Before the scans, the rats were anesthetized with 2% isoflurane in oxygen gas and intravenously injected with 5 to 8% ethanol/saline solution containing 22.2–25.9 MBq (0.5 mL of injection volume) of TSPO radiotracers, [18F]1 or [18F]2 via tail vein, respectively (Figure 5) within 60 min from EOS. The dynamic images were acquired at 60 min post-injection using a NanoScan® PET/CT (Mediso Ltd., Budapest, Hungary). For the blocking study to examine in vivo specificity of uptake by the heart in the EAM rats (n = 3), additional PET images of [18F]2 were obtained using the same protocol after treatment of PK11195 (10 mg/kg) 10 min before injection of [18F]2. At the end of each study, the list-mode data were sorted into dynamic scans consisting of 12 frames. The acquired images were reconstructed by a 3-D Adjoint Monte Carlo method, combined with scatter and random corrections. Reconstructed voxel values in each frame are reported in units of kBq/cc, corrected for radioactive decay to the time of injection. The region of interest (ROI) was used for measuring uptake of lung and heart lesions. We delineated the lung, heart, and myocarditis lesion using PET images of [18F]1 and [18F]2 and the size and axis of the ROIs were adjusted according to the outer contour of each rat’s lung and heart based on its CT images. Regional uptake of radioactivity was decay-corrected to the injection time and was expressed as the standardized uptake value (SUV), which was normalized to the injected radioactivity and animal body weight. ROI was used to semi-quantify the heart-to-lung ratio (HLR) in TSPO imaging with radiotracers [28,29]. The percentage of the injected dose per cubic centimeter of tissue (% ID/cc) was calculated as follows: % ID/cc = ROI activity divided by injected dose multiplied by 100%. The ROIs on the heart and lungs in each group (i.e., the healthy rat, EAM rat, and EAM rat (+PK11195)) after intravenous injection of [18F]2 were manually delineated according to the outer contour of the heart and lung based on its CT images.

Figure 5

microPET imaging protocol.

4.4. Western Blot Analysis

Western blotting (WB) was performed through standard methodology [30]. After PET scans, rats were sacrificed, heart tissues were extracted and protein was isolated from the heart. Protein from each sample was separated by electrophoresis and then electrotransferred to polyvinylidene fluoride membranes. The membranes were immunoblotted with rabbit monoclonal PBR antibody (1:10,000; Novus Biologicals, Littleton, CO, USA) and then with goat-anti-rabbit IgG-HRP (1:5000; Santa Cruz Biotechnology, Dallas, TX, USA). Chemiluminescence (Pierce™ Fast Western Blot Kit, Thermo Fisher Scientific, Waltham, MA, USA) was used for protein detection.

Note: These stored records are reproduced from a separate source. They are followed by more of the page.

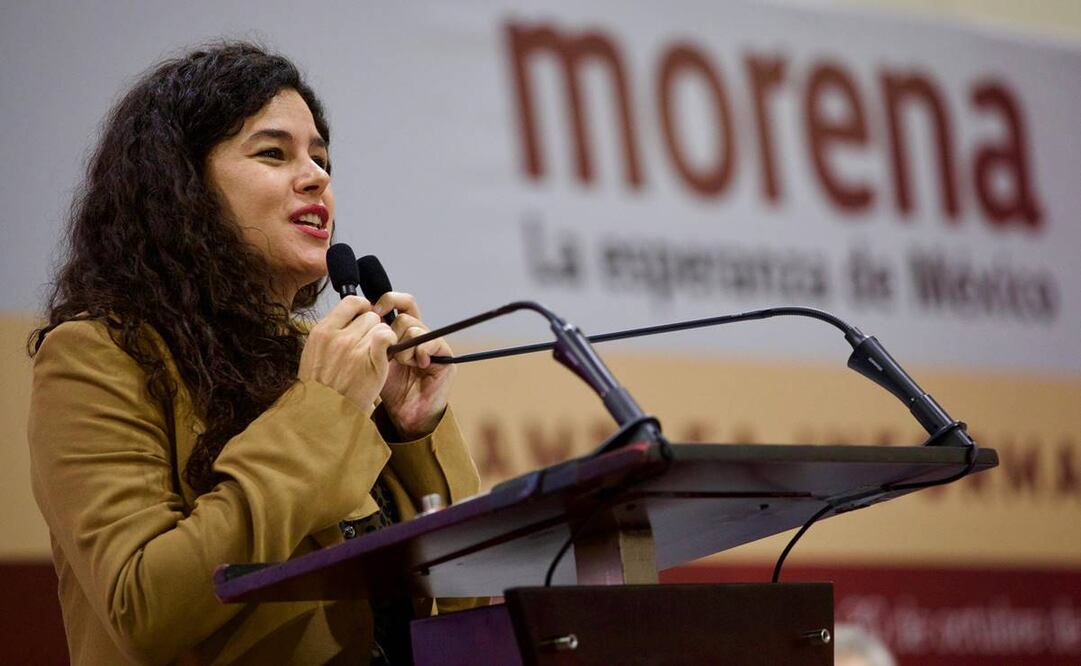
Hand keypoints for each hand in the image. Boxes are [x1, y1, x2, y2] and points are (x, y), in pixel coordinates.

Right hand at [298, 296, 396, 414]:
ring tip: (373, 356)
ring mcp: (354, 347)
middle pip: (369, 314)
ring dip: (382, 339)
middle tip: (369, 346)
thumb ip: (330, 334)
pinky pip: (386, 336)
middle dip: (372, 328)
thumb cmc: (321, 389)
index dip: (362, 309)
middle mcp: (337, 336)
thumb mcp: (313, 354)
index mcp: (321, 332)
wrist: (325, 415)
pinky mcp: (371, 360)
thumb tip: (350, 317)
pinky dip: (390, 342)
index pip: (350, 302)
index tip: (364, 320)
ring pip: (380, 326)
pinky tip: (385, 354)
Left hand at [375, 292, 455, 438]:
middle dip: (393, 329)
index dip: (387, 301)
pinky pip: (432, 342)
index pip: (399, 303)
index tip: (373, 310)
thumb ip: (370, 338)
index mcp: (401, 332)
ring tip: (402, 363)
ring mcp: (432, 345)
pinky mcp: (445, 358)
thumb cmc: (388, 389)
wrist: (406, 415)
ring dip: (404, 346)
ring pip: (415, 327)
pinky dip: (421, 351)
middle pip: (407, 312)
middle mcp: (419, 335)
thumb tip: (359, 313)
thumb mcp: (374, 359)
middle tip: (389, 351)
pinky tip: (418, 364)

The relative band density was analyzed by Fiji ImageJ 2.0.0-rc-64/1.51s software (NIH, Bethesda, MD, USA).

4.5. Immunohistochemistry

Heart samples were isolated and fixed with 4% paraformaldehyde and then frozen with OCT compound at −80 °C. For immunohistochemistry (IHC), tissues were sectioned (7 μm thickness). All slices were placed in 0.2% Tween 20 for 10 min, in 3% sodium deoxycholate solution on a shaker for 2–4 h at 37 °C, and in 20–50% normal goat serum in 1% bovine serum albumin-PBS solution for 2 h at 37 °C. Staining with primary antibodies was conducted using CD68 (1:150; AbD Serotec, Hercules, CA, USA) for macrophages and PBR (1:100; Abcam, Cambridge, UK) for TSPO at 4 °C overnight. Finally, the slices were washed and incubated with goat anti-rat IgG antibody (conjugated with Alexa Fluor 488) (1:400; Life Technologies, Carlsbad, CA, USA) for CD68, goat anti-rabbit IgG antibody (Alexa Fluor 647) (1:400; Life Technologies) for PBR, Hoechst dye (1:750; Life Technologies) for nuclear stain, and MitoTracker® Orange CM-2TMRos (Life Technologies) for mitochondria stain, serially. Each stained slide was mounted with gel mount solution (Biomeda Corporation, Foster City, CA, USA). Fluorescence images were acquired with an A1 Rsi confocal laser scanning microscope (Nikon, Tokyo, Japan).

4.6. Statistical Analysis

Comparison uptake of radiotracers and quantification of TSPO expression between groups were performed using IBM SPSS Statistics 19. All data were analyzed using an unpaired Students t-test. Differences with a p-value less than 0.05 were considered as significant.